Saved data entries

================

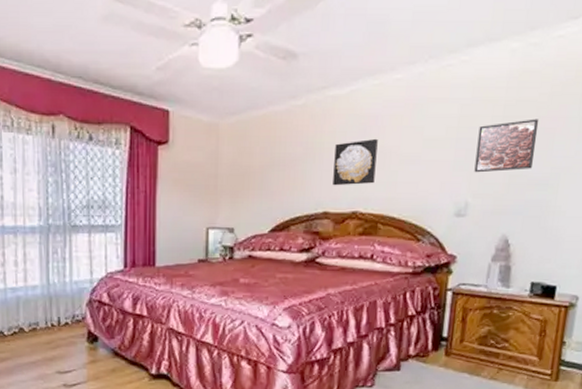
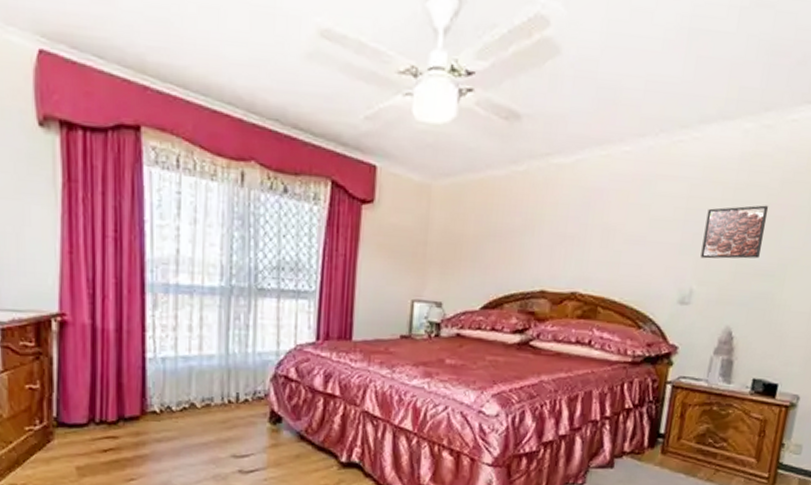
wall art: present [333,138,378,186] -> none [552,213,602,263]

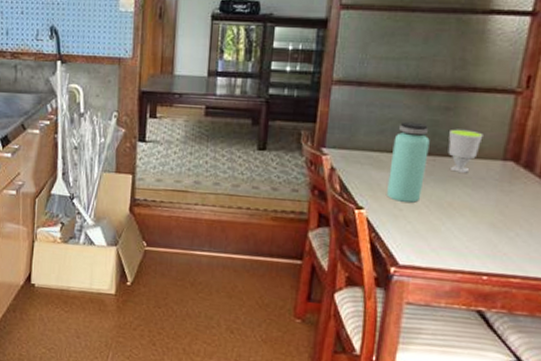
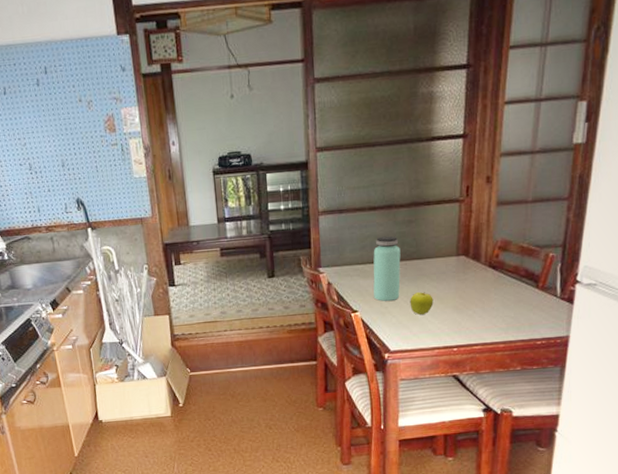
fruit: none [432,197,464,226] -> present [410,292,434,315]
cup: present [448,129,483,173] -> none [414,236,440,271]

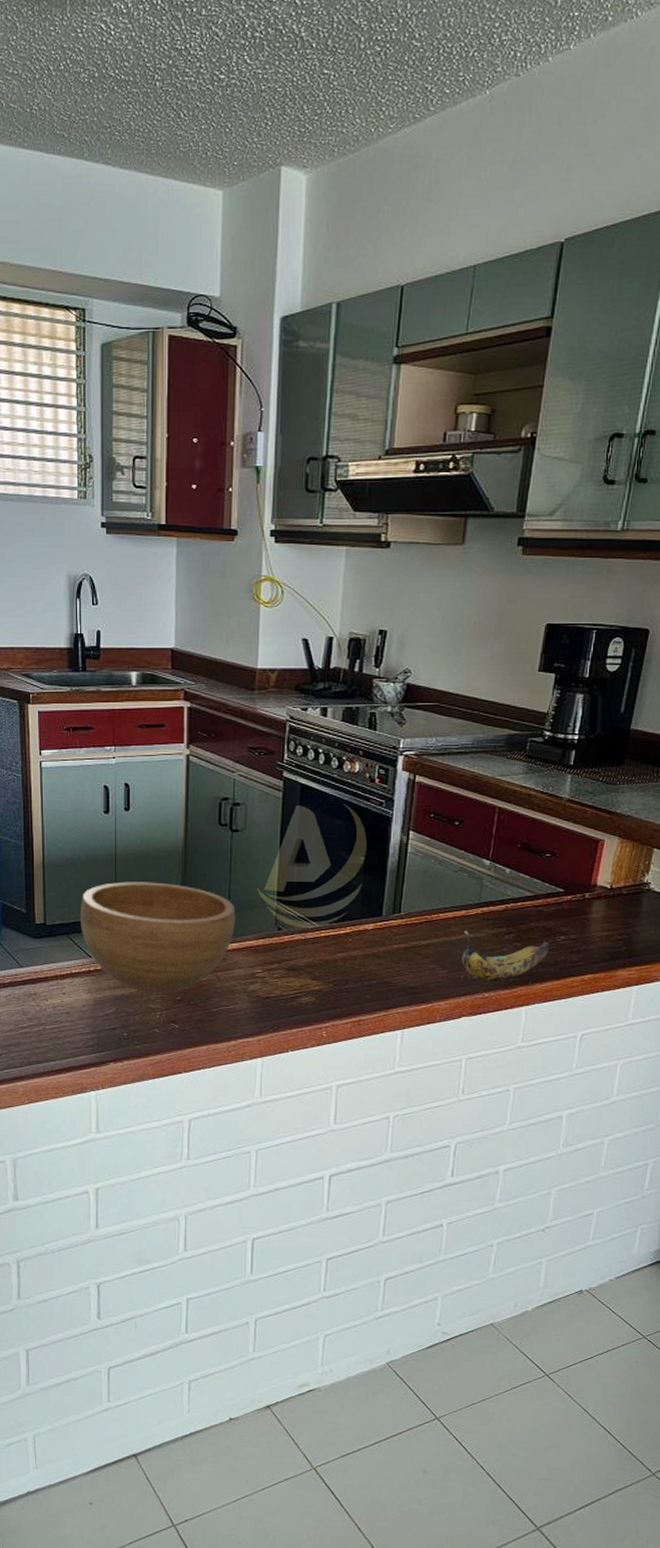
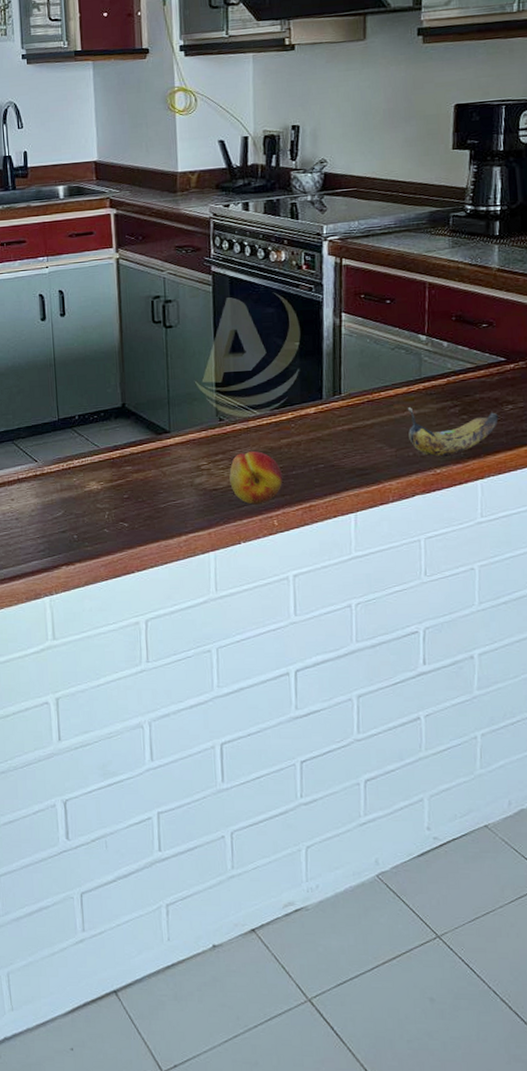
bowl: present [79,881,235,994] -> none [23,383,177,494]
fruit: none [283,963,336,1015] -> present [229,451,283,505]

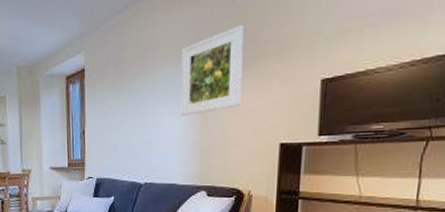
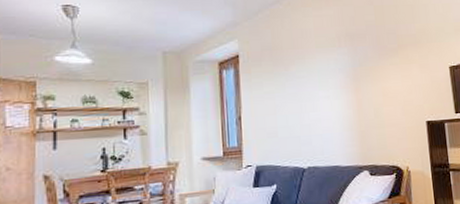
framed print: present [180,25,244,115] -> none [332,21,389,99]

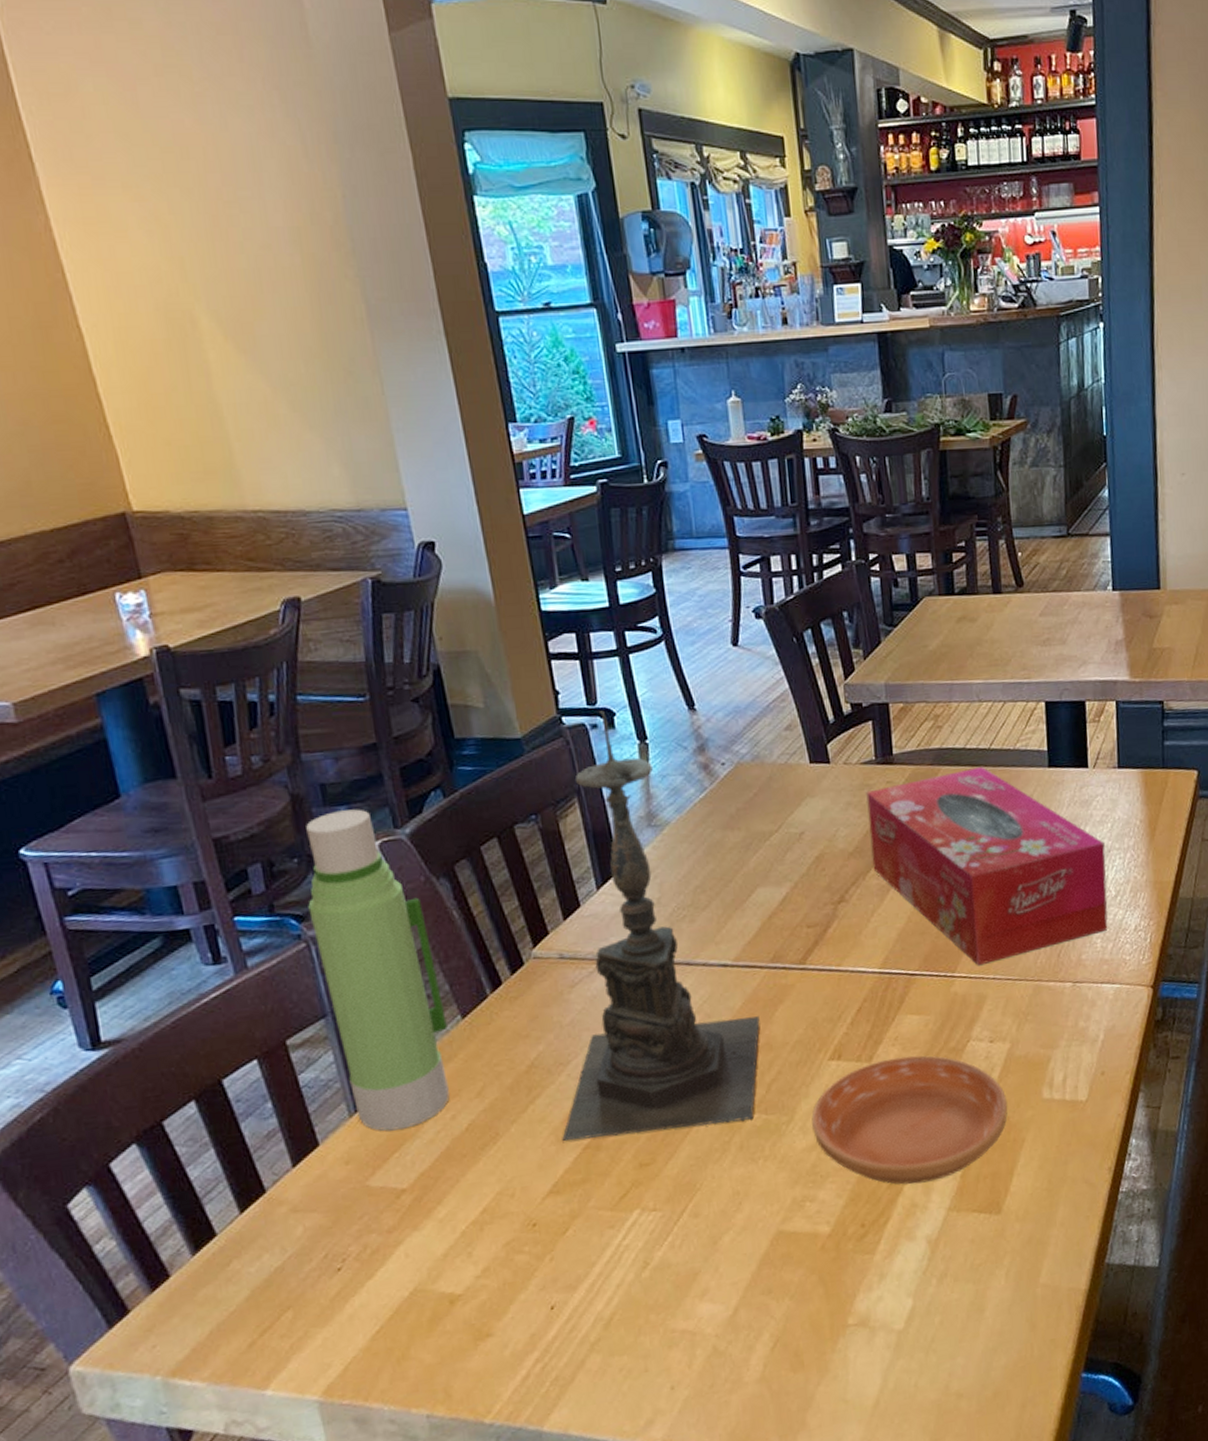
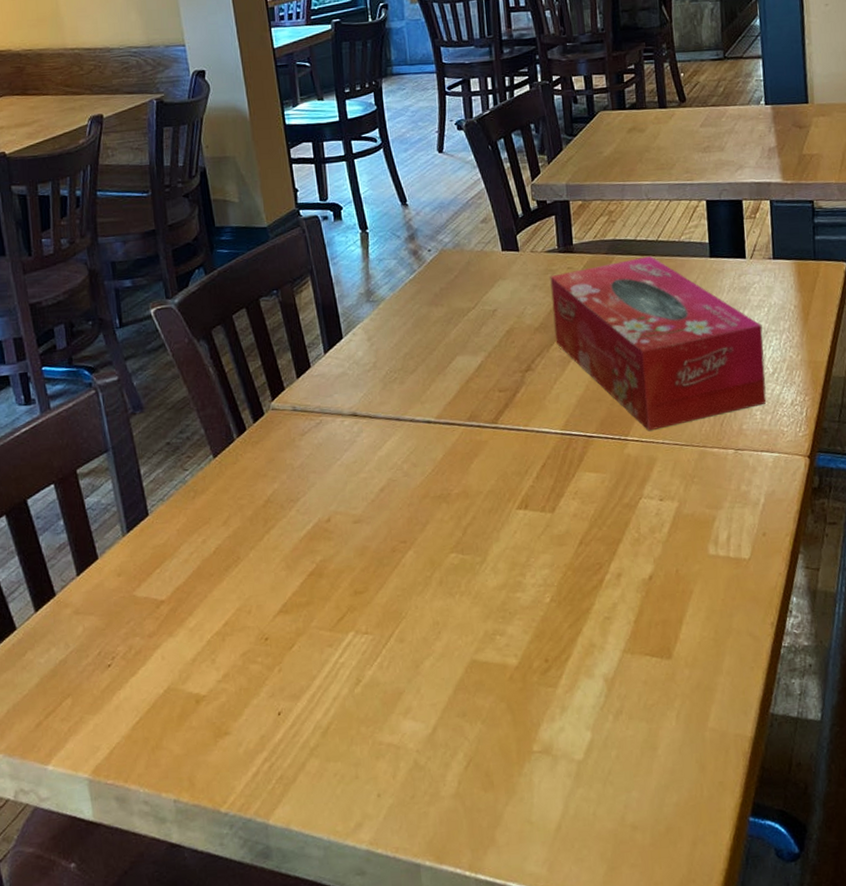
water bottle: present [306,809,450,1131] -> none [98,282,202,550]
candle holder: present [562,710,760,1141] -> none [291,205,458,567]
saucer: present [811,1055,1008,1185] -> none [502,509,677,626]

================

**What is expected:**
Take the line that holds "framed print: present" as the start and the last line of the data as the end. Copy only those lines exactly, both ends included, except the pictures.

**Answer space:**
framed print: present [180,25,244,115] -> none [332,21,389,99]

water bottle: present [306,809,450,1131] -> none [98,282,202,550]
candle holder: present [562,710,760,1141] -> none [291,205,458,567]
saucer: present [811,1055,1008,1185] -> none [502,509,677,626]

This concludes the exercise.